BEGIN Information supplied
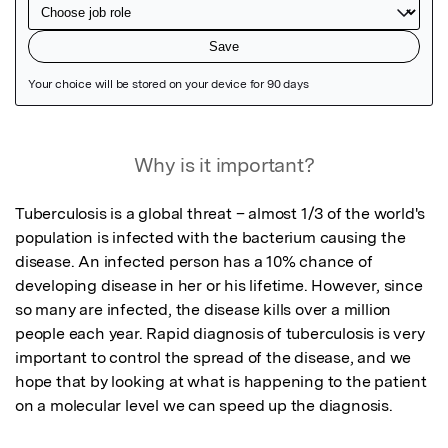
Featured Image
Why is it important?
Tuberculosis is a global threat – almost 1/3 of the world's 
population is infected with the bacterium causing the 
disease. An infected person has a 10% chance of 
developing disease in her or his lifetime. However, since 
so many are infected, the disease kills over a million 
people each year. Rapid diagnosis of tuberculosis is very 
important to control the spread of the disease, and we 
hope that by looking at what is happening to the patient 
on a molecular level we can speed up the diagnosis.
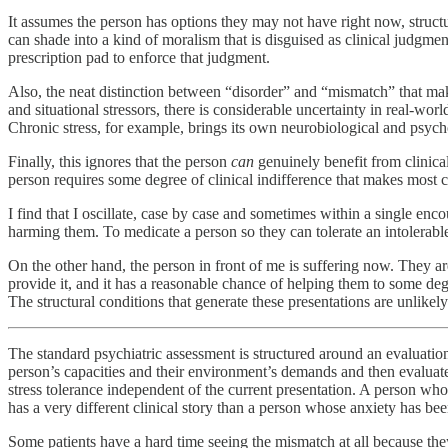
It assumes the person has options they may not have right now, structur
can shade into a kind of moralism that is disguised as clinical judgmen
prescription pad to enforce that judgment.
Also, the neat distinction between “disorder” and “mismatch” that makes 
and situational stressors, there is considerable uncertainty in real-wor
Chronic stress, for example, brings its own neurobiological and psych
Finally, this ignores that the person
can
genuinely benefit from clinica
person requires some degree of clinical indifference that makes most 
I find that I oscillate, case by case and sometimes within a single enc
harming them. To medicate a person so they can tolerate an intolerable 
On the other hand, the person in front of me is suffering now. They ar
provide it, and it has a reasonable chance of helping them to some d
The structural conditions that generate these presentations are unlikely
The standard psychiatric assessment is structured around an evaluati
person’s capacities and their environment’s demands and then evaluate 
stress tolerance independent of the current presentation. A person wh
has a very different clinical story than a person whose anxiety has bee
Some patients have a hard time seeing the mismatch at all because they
END Information supplied
BEGIN Information supplied
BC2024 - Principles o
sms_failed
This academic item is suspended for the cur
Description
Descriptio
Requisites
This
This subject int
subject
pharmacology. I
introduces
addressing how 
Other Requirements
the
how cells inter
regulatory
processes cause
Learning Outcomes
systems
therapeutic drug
END Information supplied
BEGIN Information supplied
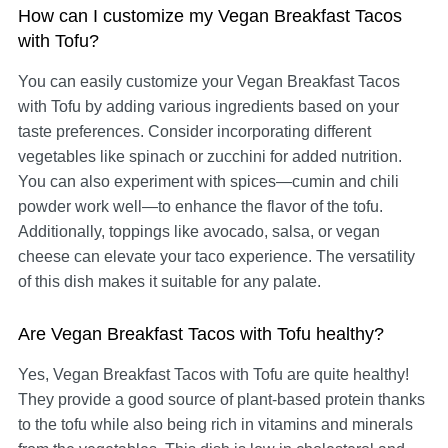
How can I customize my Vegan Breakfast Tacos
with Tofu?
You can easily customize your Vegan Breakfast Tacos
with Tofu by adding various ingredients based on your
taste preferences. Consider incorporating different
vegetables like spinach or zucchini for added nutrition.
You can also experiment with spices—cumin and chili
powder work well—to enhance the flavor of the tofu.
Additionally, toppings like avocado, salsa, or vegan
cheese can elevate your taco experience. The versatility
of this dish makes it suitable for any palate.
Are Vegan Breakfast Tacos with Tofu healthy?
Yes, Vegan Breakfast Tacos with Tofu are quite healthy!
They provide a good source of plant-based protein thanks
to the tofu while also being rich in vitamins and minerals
END Information supplied
Exercise brief: Going back to the entries above, set down exactly the lines that begin at the one with "cheese can elevate" and end at the one with "to the tofu", both included, and nothing else.

Finished exercise:
cheese can elevate your taco experience. The versatility
of this dish makes it suitable for any palate.
Are Vegan Breakfast Tacos with Tofu healthy?
Yes, Vegan Breakfast Tacos with Tofu are quite healthy!
They provide a good source of plant-based protein thanks
to the tofu while also being rich in vitamins and minerals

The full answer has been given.